[Extracted data entries]
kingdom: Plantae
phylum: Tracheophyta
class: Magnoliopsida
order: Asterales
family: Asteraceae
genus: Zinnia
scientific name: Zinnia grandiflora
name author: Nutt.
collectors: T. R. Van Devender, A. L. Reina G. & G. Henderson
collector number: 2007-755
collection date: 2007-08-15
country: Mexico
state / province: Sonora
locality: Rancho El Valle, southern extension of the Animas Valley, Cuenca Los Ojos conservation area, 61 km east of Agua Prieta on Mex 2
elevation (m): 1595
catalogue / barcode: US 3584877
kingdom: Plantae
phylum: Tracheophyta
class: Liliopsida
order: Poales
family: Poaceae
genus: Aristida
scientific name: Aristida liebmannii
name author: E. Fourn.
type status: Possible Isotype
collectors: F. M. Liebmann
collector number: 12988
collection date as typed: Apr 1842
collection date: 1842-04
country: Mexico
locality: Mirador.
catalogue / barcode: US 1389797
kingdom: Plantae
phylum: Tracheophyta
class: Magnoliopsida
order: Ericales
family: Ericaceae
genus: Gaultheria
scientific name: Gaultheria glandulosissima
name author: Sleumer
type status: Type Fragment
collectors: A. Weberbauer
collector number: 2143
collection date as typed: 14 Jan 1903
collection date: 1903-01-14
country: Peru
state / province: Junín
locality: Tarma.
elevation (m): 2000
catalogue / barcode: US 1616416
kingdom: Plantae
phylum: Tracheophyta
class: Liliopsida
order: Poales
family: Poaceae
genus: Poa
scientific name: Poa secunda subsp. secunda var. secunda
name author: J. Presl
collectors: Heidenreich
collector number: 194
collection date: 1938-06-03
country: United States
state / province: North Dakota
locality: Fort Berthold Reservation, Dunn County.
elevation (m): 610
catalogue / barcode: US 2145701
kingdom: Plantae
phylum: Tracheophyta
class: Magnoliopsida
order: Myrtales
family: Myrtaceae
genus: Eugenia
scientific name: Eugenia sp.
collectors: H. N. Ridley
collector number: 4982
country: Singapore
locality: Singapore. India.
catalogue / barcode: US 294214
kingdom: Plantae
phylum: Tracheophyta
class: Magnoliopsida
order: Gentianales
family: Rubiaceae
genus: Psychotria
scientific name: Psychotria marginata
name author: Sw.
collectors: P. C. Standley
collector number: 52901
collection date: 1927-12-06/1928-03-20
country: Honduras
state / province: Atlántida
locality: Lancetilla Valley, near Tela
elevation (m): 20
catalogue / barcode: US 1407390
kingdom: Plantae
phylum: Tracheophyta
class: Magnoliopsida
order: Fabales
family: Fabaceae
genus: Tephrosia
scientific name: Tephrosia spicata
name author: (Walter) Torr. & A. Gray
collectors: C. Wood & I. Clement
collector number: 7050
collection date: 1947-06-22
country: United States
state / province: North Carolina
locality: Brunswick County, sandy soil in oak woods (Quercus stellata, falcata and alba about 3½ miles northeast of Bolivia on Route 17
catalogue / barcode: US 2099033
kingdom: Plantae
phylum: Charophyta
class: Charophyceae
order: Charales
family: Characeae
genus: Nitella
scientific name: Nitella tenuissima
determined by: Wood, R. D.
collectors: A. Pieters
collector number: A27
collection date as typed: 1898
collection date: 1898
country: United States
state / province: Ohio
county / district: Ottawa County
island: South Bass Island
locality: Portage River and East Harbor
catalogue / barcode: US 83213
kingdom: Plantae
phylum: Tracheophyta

-- Do this --
Copy out every line of the listings above, keeping each one unchanged.

-- Output for this exercise --
kingdom: Plantae
phylum: Tracheophyta
class: Magnoliopsida
order: Asterales
family: Asteraceae
genus: Zinnia
scientific name: Zinnia grandiflora
name author: Nutt.
collectors: T. R. Van Devender, A. L. Reina G. & G. Henderson
collector number: 2007-755
collection date: 2007-08-15
country: Mexico
state / province: Sonora
locality: Rancho El Valle, southern extension of the Animas Valley, Cuenca Los Ojos conservation area, 61 km east of Agua Prieta on Mex 2
elevation (m): 1595
catalogue / barcode: US 3584877
kingdom: Plantae
phylum: Tracheophyta
class: Liliopsida
order: Poales
family: Poaceae
genus: Aristida
scientific name: Aristida liebmannii
name author: E. Fourn.
type status: Possible Isotype
collectors: F. M. Liebmann
collector number: 12988
collection date as typed: Apr 1842
collection date: 1842-04
country: Mexico
locality: Mirador.
catalogue / barcode: US 1389797
kingdom: Plantae
phylum: Tracheophyta
class: Magnoliopsida
order: Ericales
family: Ericaceae
genus: Gaultheria
scientific name: Gaultheria glandulosissima
name author: Sleumer
type status: Type Fragment
collectors: A. Weberbauer
collector number: 2143
collection date as typed: 14 Jan 1903
collection date: 1903-01-14
country: Peru
state / province: Junín
locality: Tarma.
elevation (m): 2000
catalogue / barcode: US 1616416
kingdom: Plantae
phylum: Tracheophyta
class: Liliopsida
order: Poales
family: Poaceae
genus: Poa
scientific name: Poa secunda subsp. secunda var. secunda
name author: J. Presl
collectors: Heidenreich
collector number: 194
collection date: 1938-06-03
country: United States
state / province: North Dakota
locality: Fort Berthold Reservation, Dunn County.
elevation (m): 610
catalogue / barcode: US 2145701
kingdom: Plantae
phylum: Tracheophyta
class: Magnoliopsida
order: Myrtales
family: Myrtaceae
genus: Eugenia
scientific name: Eugenia sp.
collectors: H. N. Ridley
collector number: 4982
country: Singapore
locality: Singapore. India.
catalogue / barcode: US 294214
kingdom: Plantae
phylum: Tracheophyta
class: Magnoliopsida
order: Gentianales
family: Rubiaceae
genus: Psychotria
scientific name: Psychotria marginata
name author: Sw.
collectors: P. C. Standley
collector number: 52901
collection date: 1927-12-06/1928-03-20
country: Honduras
state / province: Atlántida
locality: Lancetilla Valley, near Tela
elevation (m): 20
catalogue / barcode: US 1407390
kingdom: Plantae
phylum: Tracheophyta
class: Magnoliopsida
order: Fabales
family: Fabaceae
genus: Tephrosia
scientific name: Tephrosia spicata
name author: (Walter) Torr. & A. Gray
collectors: C. Wood & I. Clement
collector number: 7050
collection date: 1947-06-22
country: United States
state / province: North Carolina
locality: Brunswick County, sandy soil in oak woods (Quercus stellata, falcata and alba about 3½ miles northeast of Bolivia on Route 17
catalogue / barcode: US 2099033
kingdom: Plantae
phylum: Charophyta
class: Charophyceae
order: Charales
family: Characeae
genus: Nitella
scientific name: Nitella tenuissima
determined by: Wood, R. D.
collectors: A. Pieters
collector number: A27
collection date as typed: 1898
collection date: 1898
country: United States
state / province: Ohio
county / district: Ottawa County
island: South Bass Island
locality: Portage River and East Harbor
catalogue / barcode: US 83213
kingdom: Plantae
phylum: Tracheophyta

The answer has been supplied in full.